No, even with a poorly handled merchadising campaign and an even worse consumer-screening team, “dinosaurs wow enough”, and new species, or “polished” old ones, would surely be enough to keep public interest in them without going for war-machines.

And as Paul_Crowther has said, the hybrids are the exception; the “real” dinosaurs outnumber the hybrids by more than 10:1. So I don’t think it’s unreasonable to ask for a few more hybrids to be added to JWE.

It is unreasonable with the current state of the game: asking to assign limited resources to create completely new creatures from scratch, with all this implies, while there are so many other areas needing desperate attention is just crazy (I’m also against adding “normal” dinosaurs now; but if new species need to come...). To also do that knowing the new beasts will need not only concept arts, but names, background, etc – things many genuine species would already have – is just insane.

Mr. Wu, I'm sorry but, after careful consideration, I've decided *not* to endorse your park.
 
I agree with the OP, as some hybrid designs can be quite interesting. While a bit of a stretch, I still would like to see the hybrids of the old Chaos Effect toy line added in.
 
I don't have a problem with hybrids.

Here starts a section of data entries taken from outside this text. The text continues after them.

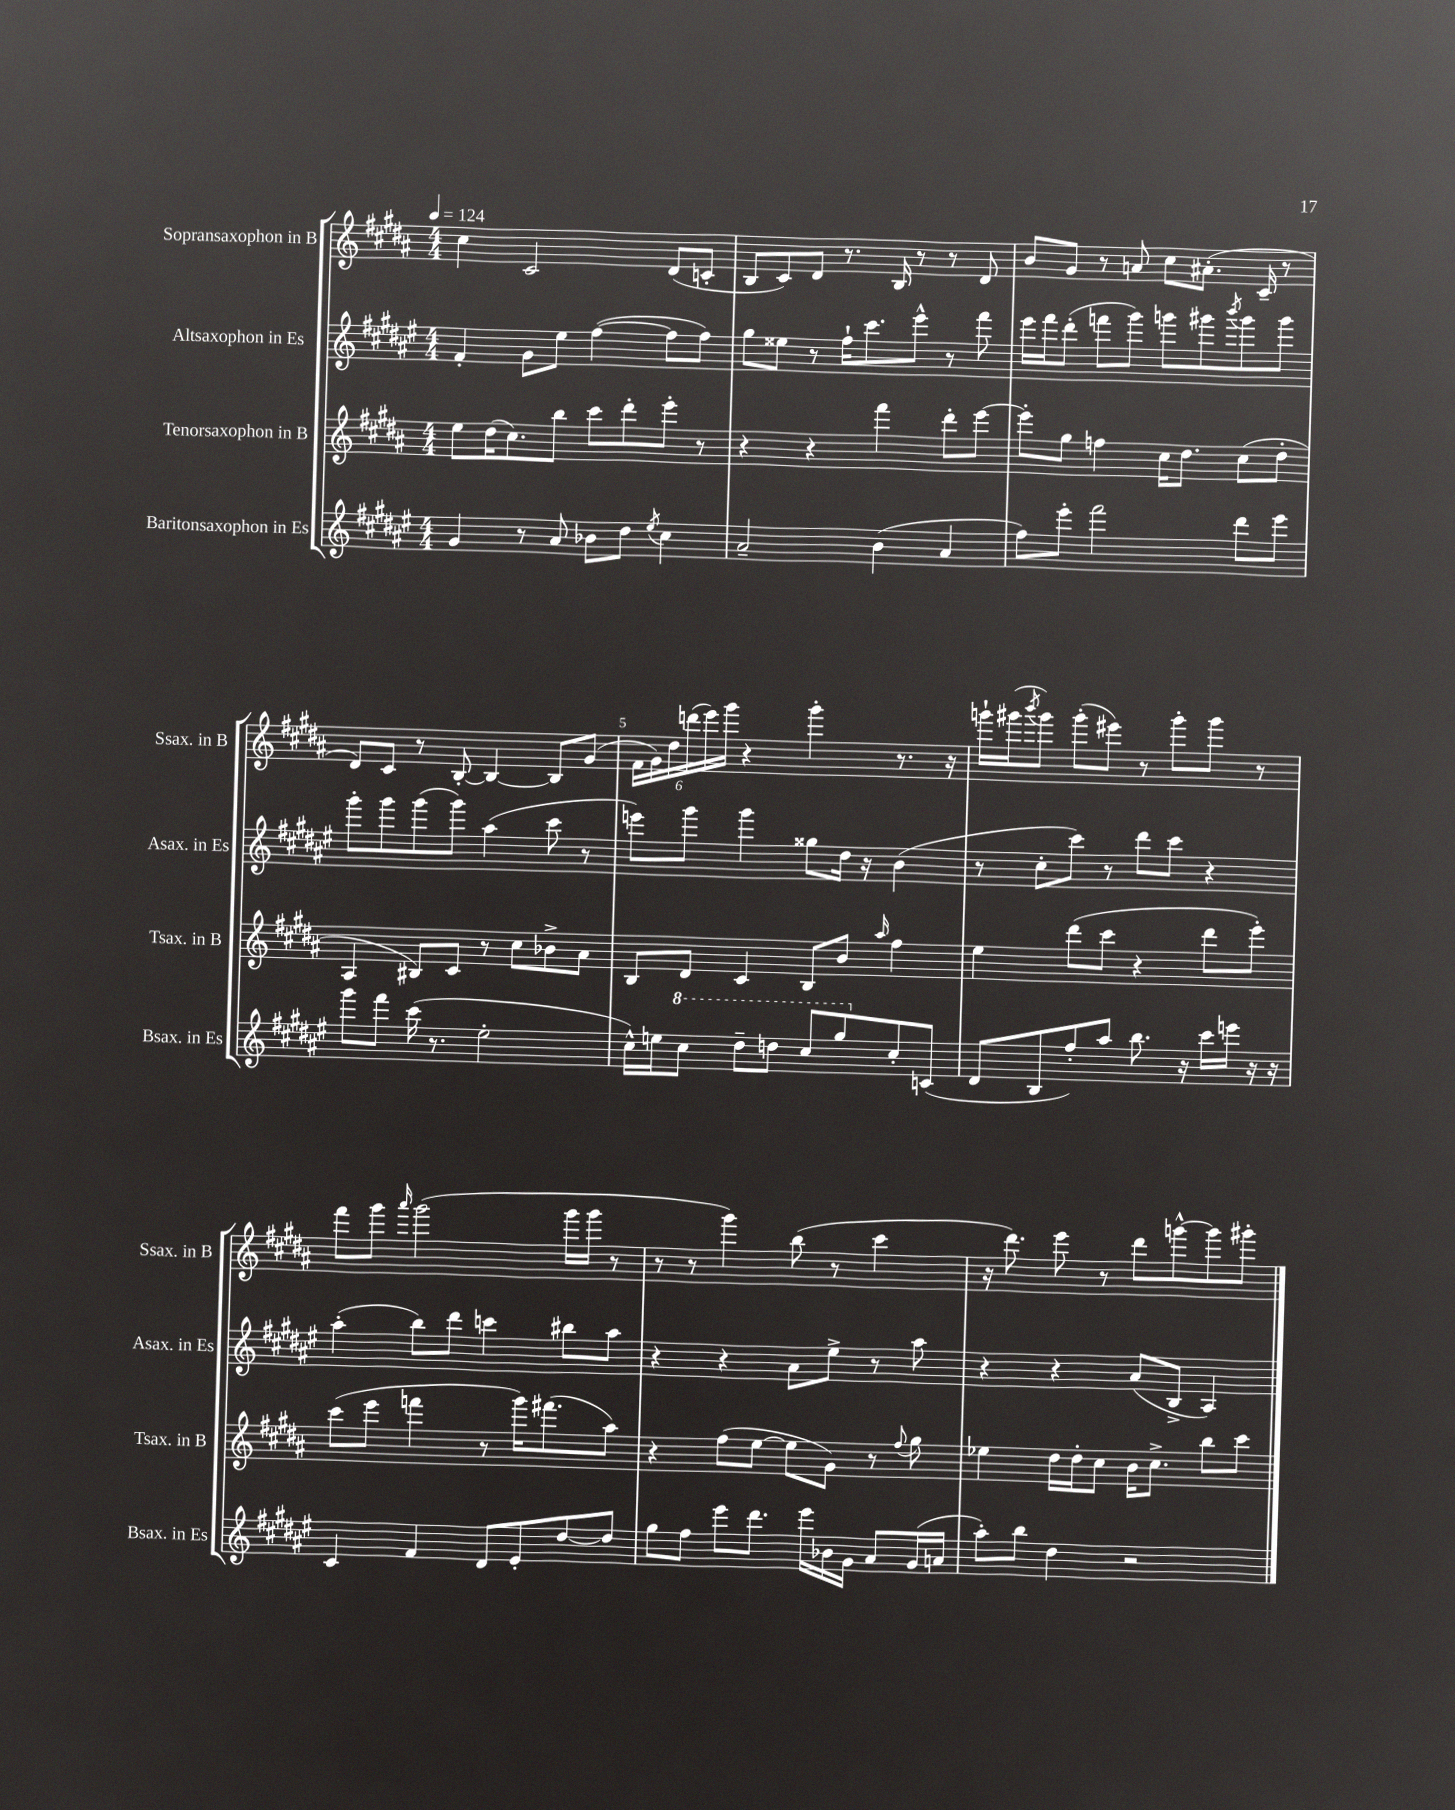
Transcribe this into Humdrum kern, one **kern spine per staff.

**kern	**kern	**kern	**kern
*part4	*part3	*part2	*part1
*staff4	*staff3	*staff2	*staff1
*I"Baritonsaxophon in Es	*I"Tenorsaxophon in B	*I"Altsaxophon in Es	*I"Sopransaxophon in B
*I'Bsax. in Es	*I'Tsax. in B	*I'Asax. in Es	*I'Ssax. in B
*clefG2	*clefG2	*clefG2	*clefG2
*k[f#c#g#d#a#e#]	*k[f#c#g#d#a#]	*k[f#c#g#d#a#e#]	*k[f#c#g#d#a#]
*M4/4	*M4/4	*M4/4	*M4/4
*MM124	*MM124	*MM124	*MM124
=1	=1	=1	=1
4g#/	8ee\L	4f#'/	4cc#\
.	(16dd#\K	.	.
.	8.cc#\)	.	.
8r	.	8g#\L	2c#/
8a#/	8bb\J	8ee#\J	.
8b-X\L	8ccc#\L	([4ff#\	.
8dd#\J	8ddd#'\	.	.
8qee#/	.	.	.
4cc#\	8eee'\J	8ff#\L]	(8d#/L
.	8r	8ff#\J)	8cn'/J
=2	=2	=2	=2
2a#~/	4r	8gg#\L	8B/L
.	.	8ee##X\J	8c#/)
.	4r	8r	8d#/J
.	.	16ff#`\KL	8.r
.	.	8.ccc#\	.
(4b\	4fff#\	.	.
.	.	.	16B/
.	.	8eee#^^\J	8r
4a#/	8ddd#'\L	8r	8r
.	[8eee\J	8fff#\	8d#/
=3	=3	=3	=3
8ff#\L)	8eee'\L]	16eee#\LL	8b/L
.	.	16fff#\J	.
8eee#'\J	8gg#\J	(8ddd#'\J	8g#/J
2fff#\	4ffn\	8fffn\L	8r
.	.	8ggg#\J)	8an/
.	16cc#\KL	8gggn\L	8cc#\L
.	8.dd#\J	.	.
.	.	8ggg#X\	(8.a#X'\J
.	.	8qbbb/	.
8ddd#\L	(8cc#\L	8ggg#\	.
.	.	.	16c#~/
8eee#\J	8dd#'\J	8ggg#\J	8r
!!LO:LB:g=z
=4	=4	=4	=4
8ggg#\L	4A#/	8ggg#'\L	8d#/L)
8fff#\J	.	8ggg#\	8c#/J
(16ccc#\	8B#X/L)	(8ggg#\	8r
8.r	.	.	.
.	8c#/J	8ggg#\J)	[8B'/
2ee#'\	8r	(4aa#\	4B/_
.	8cc#\L	.	.
.	8b-X^\	8ccc#\	8B/L]
.	8a#\J	8r	(8g#/J
=5	=5	=5	=5
16cc#^^\LL)	8B/L	8eeen\L)	24f#\LL
.	.	.	24g#\)
16een\J	.	.	.
.	.	.	24dd#\
*8va	*	*	*
8ccc#\J	8d#/J	8ggg#\J	(24dddn\
.	.	.	24eee\)
.	.	.	24ggg#\JJ
8ddd#~\L	4c#/	4ggg#\	4r
8dddn\J	.	.	.
8ccc#/L	8B/L	8gg##X\L	4ggg#'\
8ggg#/	8b/J	16dd#\Jk	.
.	.	16r	.
.	16qqaa#/	.	.
*X8va	*	*	*
8cc#'/	4ff#\	(4b\	8.r
(8cn/J	.	.	.
.	.	.	16r
=6	=6	=6	=6
8d#/L	4ee\	8r	16gggn`\LL
.	.	.	(16ggg#X\J
.	.	.	8qbbb/
8B/	.	8cc#'\L	8ggg#\J)
8ff#'/)	(8ddd#\L	8ccc#\J)	(8ggg#'\L
8aa#/J	8ccc#\J	8r	8eee#X\J)
8.bb\	4r	8ddd#\L	8r
.	.	8ccc#\J	8ggg#'\L
16r	.	.	.
16ccc#\LL	8ddd#\L	4r	8ggg#\J
16eeen\JJ	.	.	.
16r	8eee'\J)	.	8r
16r	.	.	.
!!LO:LB:g=z
=7	=7	=7	=7
4c#/	(8ccc#\L	(4aa#'\	8fff#\L
.	8eee\J	.	8ggg#\J
.	.	.	16qqaaa#/
4f#/	4fffn\	8bb\L)	(2ggg#\
.	.	8ddd#\J	.
8d#/L	8r	4cccn\	.
8e#'/	16ggg#\KL)	.	.
.	(8.fff#X\	.	.
[8dd#/	.	8bb#X\L	16ggg#\LL
.	.	.	16ggg#\JJ
8dd#/J]	8aa#\J)	8aa#\J	8r
=8	=8	=8	=8
8gg#\L	4r	4r	8r
8ff#\J	.	.	8r
8eee#\L	(8ff#\L	4r	4ggg#\)
8.ddd#\J	[8ee\J	.	.
.	8ee\L]	8a#\L	(8bb\
16eee#\LL	.	.	.
16b-X\	8g#\J)	8ee#^\J	8r
16g#\JJ	.	.	.
8a#/L	8r	8r	4ccc#\
.	8qqff#/	.	.
(16g#/L	8gg#\	8aa#\	.
16an/JJ	.	.	.
=9	=9	=9	=9
8aa#'\L)	4ee-X\	4r	16r
.	.	.	8.ddd#\)
8bb\J	.	.	.
4dd#\	16dd#\LL	4r	8eee\
.	16dd#'\J	.	.
.	8cc#\J	.	8r
2r	16b\KL	(8a#/L	8ddd#\L
.	8.cc#^\J	.	.
.	.	8B^/J	[8gggn^^\
.	8bb\L	4A#/)	8ggg\]
.	8ccc#\J	.	8ggg#X'\J
==	==	==	==
*-	*-	*-	*-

I don't know why people don't want more hybrids in JWE but I really want to see more. I would love to see hybrids from Jurassic World: The Game, Chaos Effect, and Jurassic World Alive. For my wishlist I would love to see 7 different hybirds and 2 new dinosaurs.

1. Allsinosaurus (DNA of Allosaurus and Sinoceratops)
2. Carnoraptor (DNA of Carnotaurus and Velociraptor)
3. Euoplocephalus
4. Giganocephalus (DNA of Giganotosaurus and Euoplocephalus)
5. Ankyntrosaurus (DNA of Ankylosaurus and Kentrosaurus)
6. Ultimasaurus (DNA of Tyrannosaurus Rex, Velociraptor, Triceratops, Ankylosaurus, and Stegosaurus)
7. Trykosaurus (DNA of Tyrannosaurus Rex and Ankyntrosaurus)
8. Tarbosaurus
9. Thoradolosaurus (DNA of Tarbosaurus and Allsinosaurus)

If everyone likes that idea I would be happy to see them in the game, but you don't like it I'm fine with it.
 
I don't have a problem with hybrids. I don't know why people don't want more hybrids in JWE but I really want to see more. I would love to see hybrids from Jurassic World: The Game, Chaos Effect, and Jurassic World Alive. For my wishlist I would love to see 7 different hybirds and 2 new dinosaurs.

1. Allsinosaurus (DNA of Allosaurus and Sinoceratops)
2. Carnoraptor (DNA of Carnotaurus and Velociraptor)
3. Euoplocephalus
4. Giganocephalus (DNA of Giganotosaurus and Euoplocephalus)
5. Ankyntrosaurus (DNA of Ankylosaurus and Kentrosaurus)
6. Ultimasaurus (DNA of Tyrannosaurus Rex, Velociraptor, Triceratops, Ankylosaurus, and Stegosaurus)
7. Trykosaurus (DNA of Tyrannosaurus Rex and Ankyntrosaurus)
8. Tarbosaurus
9. Thoradolosaurus (DNA of Tarbosaurus and Allsinosaurus)

If everyone likes that idea I would be happy to see them in the game, but you don't like it I'm fine with it.

No offence but I really don't want that many more hybrids and the majority of these hybrids are "monstrosities". As for the dinosaurs why do you need a Tarbosaurus? It is basically the same a t-rex but smaller. As for Euoplocephalus i would actually really like that dinosaur in the game because it is from the novel.
 
Well mainly because tinywolf, Tarbosaurus got famous from the Korean movie Speckles the Tarbosaurus and I really love this creature, I think this game needs another tyrannosaur species since it appeared in Jurassic World Alive. But I would like to see five different species of tyrannosaurs in the game such as Gorgosaurus, Albertosaurus, Daspletosaurus, Tarbosaurus (like I mentioned before), and Tyrannosaurus Rex (which it's the only rex in the game).

Also, I agree with you on the Euoplocephalus in the game since it's from the novel.